The new test, Afirma Xpression Atlas, will report on markers that can help physicians make informed decisions about how to treat patients. For instance, it includes markers that are indicative of targeted therapies, as well as markers that can help to subtype the disease, which in turn could determine whether a particular cancer will be more or less aggressive. This information can help physicians decide whether a patient needs to have a surgery to remove the entire thyroid or whether a partial resection is sufficient. It will also provide advice on whether the standard treatment, radioactive iodine, can be used more sparingly, Anderson said.

"Thyroid biology is quite complicated," she said. For instance, some thyroid cancers contain Hürthle cells.  These cells are found in two different subtypes of thyroid cancer, one of which is very aggressive and the other  benign. Analyzing mitochondrial content is important for distinguishing between these two subtypes, Anderson said.

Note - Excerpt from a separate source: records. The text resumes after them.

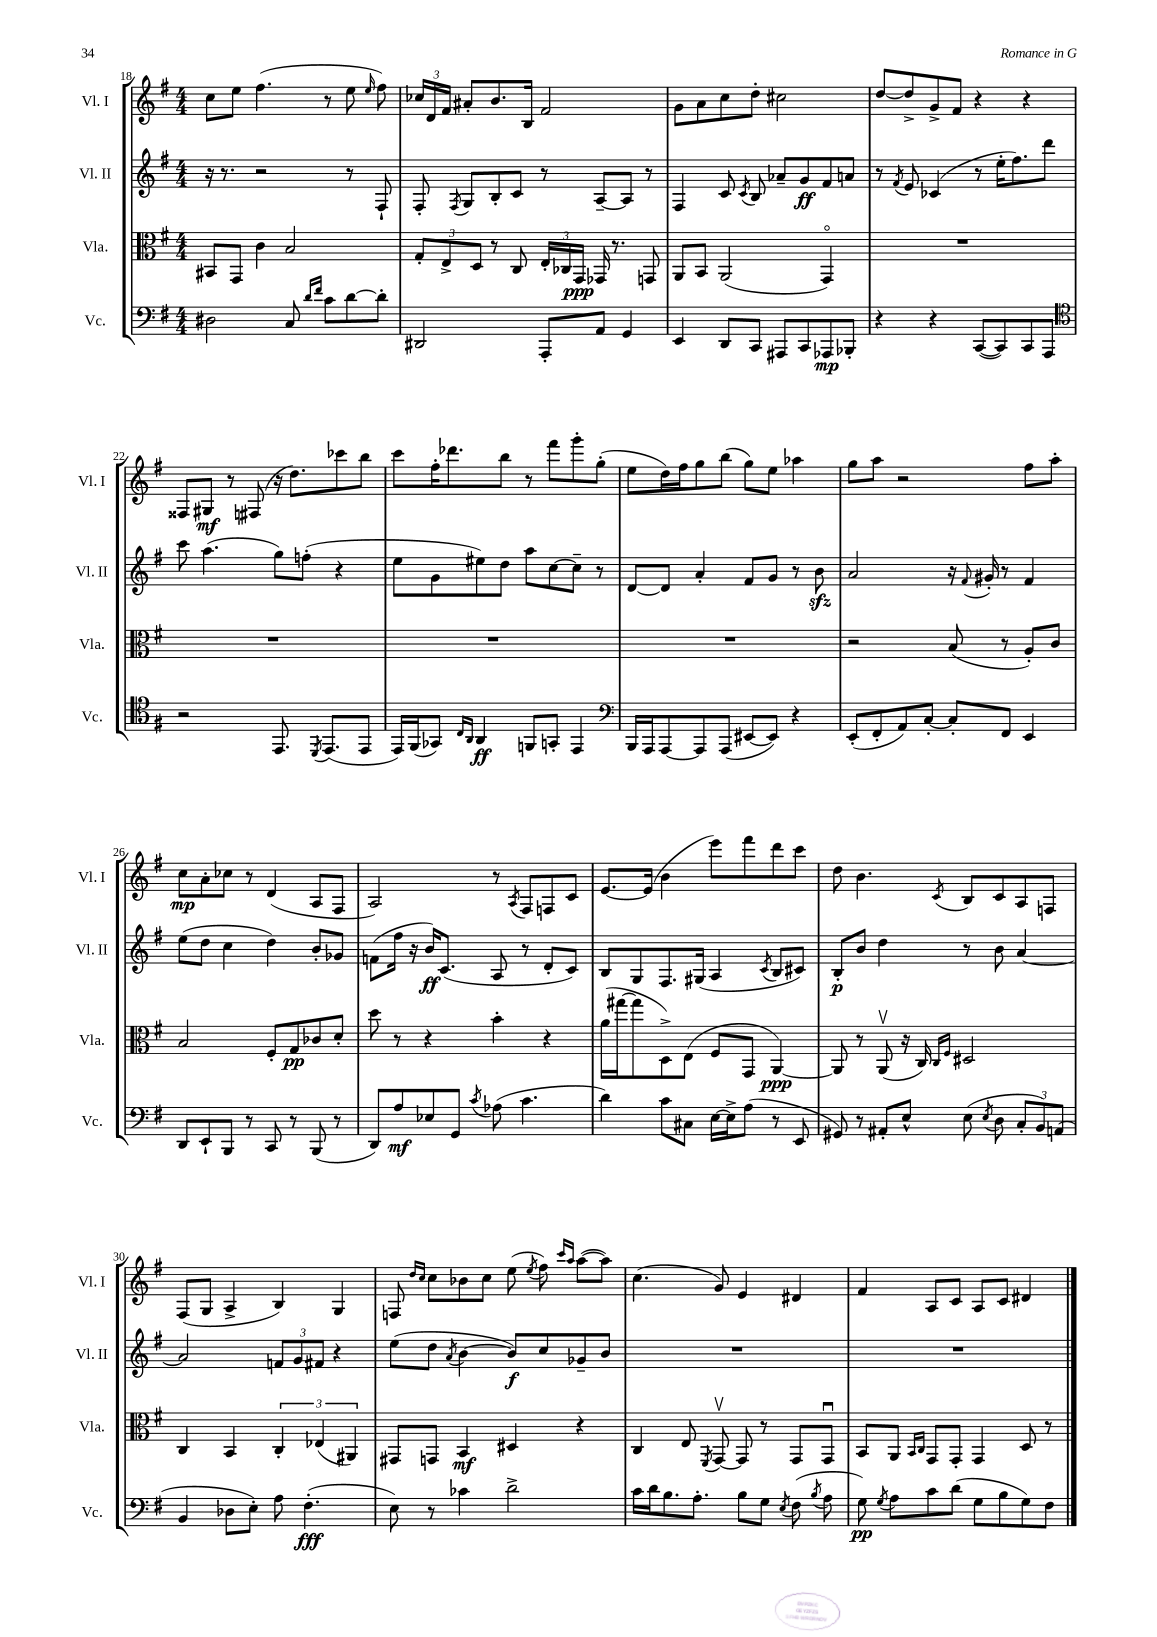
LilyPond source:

<<
\new StaffGroup <<
\new Staff = "s0" \with { instrumentName = "Vl. I" shortInstrumentName = "Vl. I" } {
    \clef treble \key g \major \numericTimeSignature \time 4/4
    \autoBeamOff c''8[ e''8] fis''4.( r8 e''8 \grace { e''16 } fis''8) |
    \tuplet 3/2 { ces''16[ d'16 fis'16] } ais'8[-. b'8. b16] fis'2 |
    g'8[ a'8 c''8 d''8]-. cis''2 |
    d''8[~ d''8-> g'8-> fis'8] r4 r4 |
    fisis8[ gis8]\mf r8 fis8( r16 d''8.[) ces'''8 b''8] |
    c'''8[ fis''16-. des'''8. b''8] r8 fis'''8[ g'''8-. g''8]-.( |
    e''8[ d''16) fis''16 g''8 b''8]( g''8[) e''8] aes''4 |
    g''8[ a''8] r2 fis''8[ a''8]-. |
    c''8[\mp a'8-. ces''8] r8 d'4( a8[ fis8] |
    a2) r8 \acciaccatura { a8 } fis8[ f8 c'8] |
    e'8.[~ e'16]( b'4 e'''8[) fis'''8 d'''8 c'''8] |
    d''8 b'4. \acciaccatura { c'8 } b8[ c'8 a8 f8] |
    fis8[( g8] a4-> b4) g4 |
    f8 \grace { d''16[ c''16] } c''8[ bes'8 c''8] e''8( \acciaccatura { e''8 } fis''8) \grace { c'''16[ a''16] } a''8[~( a''8]) |
    c''4.( g'8) e'4 dis'4 |
    fis'4 a8[ c'8] a8[ c'8] dis'4 \bar "|." |
}
\new Staff = "s1" \with { instrumentName = "Vl. II" shortInstrumentName = "Vl. II" } {
    \clef treble \key g \major \numericTimeSignature \time 4/4
    \autoBeamOff r16 r8. r2 r8 fis8-! |
    fis8-. \acciaccatura { fis8 } g8[ b8-. c'8] r8 a8[~-- a8] r8 |
    fis4 c'8 \acciaccatura { c'8 } b8 aes'8[-- g'8\ff fis'8 a'8] |
    r8 \acciaccatura { fis'8 } e'8 ces'4( r8 e''16[-. fis''8.) d'''8] |
    c'''8 a''4.( g''8[) f''8]-.( r4 |
    e''8[ g'8 eis''8) d''8] a''8[ c''8~ c''8]-- r8 |
    d'8[~ d'8] a'4-. fis'8[ g'8] r8 b'8\sfz |
    a'2 r16 \appoggiatura { fis'8 } gis'16-. r8 fis'4 |
    e''8[( d''8] c''4 d''4) b'8[-. ges'8] |
    f'8[( fis''16] r16 b'16[\ff) c'8.]( a8 r8 d'8[-. c'8]) |
    b8[ g8 fis8. gis16]( a4 \acciaccatura { c'8 } b8[ cis'8]) |
    b8[-.\p b'8] d''4 r8 b'8 a'4~ |
    a'2 \tuplet 3/2 { f'8[ g'8 fis'8] } r4 |
    e''8[( d''8] \acciaccatura { a'8 } b'4~ b'8[\f) c''8 ges'8-- b'8] |
    R1 |
    R1 \bar "|." |
}
\new Staff = "s2" \with { instrumentName = "Vla." shortInstrumentName = "Vla." } {
    \clef alto \key g \major \numericTimeSignature \time 4/4
    \autoBeamOff bis,8[ g,8] c'4 b2 |
    \tuplet 3/2 { g8[-. e8-> d8] } r8 c8 \tuplet 3/2 { e16[-. ces16 g,16]\ppp } ges,16 r8. g,8 |
    a,8[ b,8] a,2( g,4\flageolet) |
    R1 |
    R1 |
    R1 |
    R1 |
    r2 b8( r8 a8[-.) c'8] |
    b2 fis8[-. g8\pp ces'8 d'8]-. |
    d''8 r8 r4 b'4-. r4 |
    a'16[( gis''16~ gis''8 d8->) e8]( fis8[ g,8] a,4~\ppp) |
    a,8 r8 a,8\upbow( r16 c16) \grace { c16[ fis16] } dis2 |
    c4 b,4 \tuplet 3/2 { c4-. ees4( ais,4) } |
    gis,8[ g,8] b,4\mf dis4 r4 |
    c4 e8 \acciaccatura { fis,8 } g,8~\upbow g,8 r8 g,8[ g,8]\downbow |
    b,8[ a,8] \grace { b,16[ c16] } g,8[ g,8]-. g,4 d8 r8 \bar "|." |
}
\new Staff = "s3" \with { instrumentName = "Vc." shortInstrumentName = "Vc." } {
    \clef bass \key g \major \numericTimeSignature \time 4/4
    \autoBeamOff dis2 c8 \grace { d'16[ fis'16] } c'8[ d'8~ d'8]-. |
    dis,2 a,,8[-. a,8] g,4 |
    e,4 d,8[ c,8] ais,,8[ c,8 aes,,8\mp bes,,8]-. |
    r4 r4 c,8[~( c,8) c,8 a,,8] |
    \clef tenor r2 e,8. \acciaccatura { d,8 } e,8.[( e,8] |
    e,16[) fis,16( ges,8]) \grace { c16[ a,16] } a,4\ff f,8[ g,8]-. e,4 |
    \clef bass b,,16[ a,,16 a,,8~ a,,8 a,,8]( eis,8[~ eis,8]) r4 |
    e,8[-.( fis,8-. a,8) c8]~-. c8[-. fis,8] e,4 |
    d,8[ e,8-! b,,8] r8 c,8 r8 b,,8( r8 |
    d,8[) a8\mf ees8 g,8] \acciaccatura { c'8 } aes8( c'4. |
    d'4) c'8[ cis8] e16[~ e16-> a8]( r8 e,8 |
    gis,8) r8 ais,8[-. e8]-^ e8( \acciaccatura { e8 } d8 \tuplet 3/2 { c8[-. b,8) a,8]( } |
    b,4 des8[ e8]-.) a8 fis4.-.\fff( |
    e8) r8 ces'4 d'2-> |
    c'16[ d'16 b8. a8.]-. b8[ g8] \acciaccatura { e8 } fis8( \acciaccatura { b8 } a8 |
    g8\pp) \acciaccatura { g8 } a8[ c'8 d'8]( g8[ b8 g8) fis8] \bar "|." |
}
>>
>>
\layout { \context { \Score currentBarNumber = #18 } }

The second new test in Veracyte's pipeline aims to build off the Percepta test for lung cancer detection, using a nasal swab. Percepta looks at genomic changes in epithelial cells from the bronchial airway that are taken when physicians perform a bronchoscopy to evaluate lung nodules. Bronchoscopy is less invasive, less risky, and less costly than a lung biopsy. According to Veracyte's validation study of Percepta, which was published in the New England Journal of Medicine in 2015, using Percepta as a complement to bronchoscopy improved the sensitivity of identifying patients in two clinical trials to 96 percent and 98 percent, compared to 74 percent and 76 percent with bronchoscopy alone. The test also helped to identify cancer in patients for whom a bronchoscopy was non-diagnostic.

Percepta is based on the finding that there is a "field of injury" impacted by lung cancer, meaning that epithelial cells are impacted by cancer even though they are not themselves cancerous. In Percepta, epithelial cells from the bronchial airway are analyzed to help determine whether a patient may have lung cancer.

Now, though, Veracyte is looking to develop a test that will be even less invasive than Percepta, by analyzing cells from a nasal swab.

Last year, researchers from Boston University published a proof-of-concept study that showed that the field of injury may extend beyond the bronchial airway and into the nasal cavities. In a Veracyte-sponsored study published in the Journal of the National Cancer Institute last year, the researchers found that gene expression differences between patients with and without lung cancer could be seen in nasal swab samples.

That study identified just over 500 differentially expressed genes, but Anderson said the firm and its collaborators would continue to do discovery studies to determine what should be included in an eventual clinical test. She said that RNA sequencing would likely be used for those discovery studies, but that a  clinical test may or may not be based on sequencing technology.

The nasal swab test would help set the stage for not only noninvasive detection but also, eventually, early detection, Anderson said. It will "use the field of injury technology to better stratify patients who are at risk for lung cancer and to improve early detection," she said.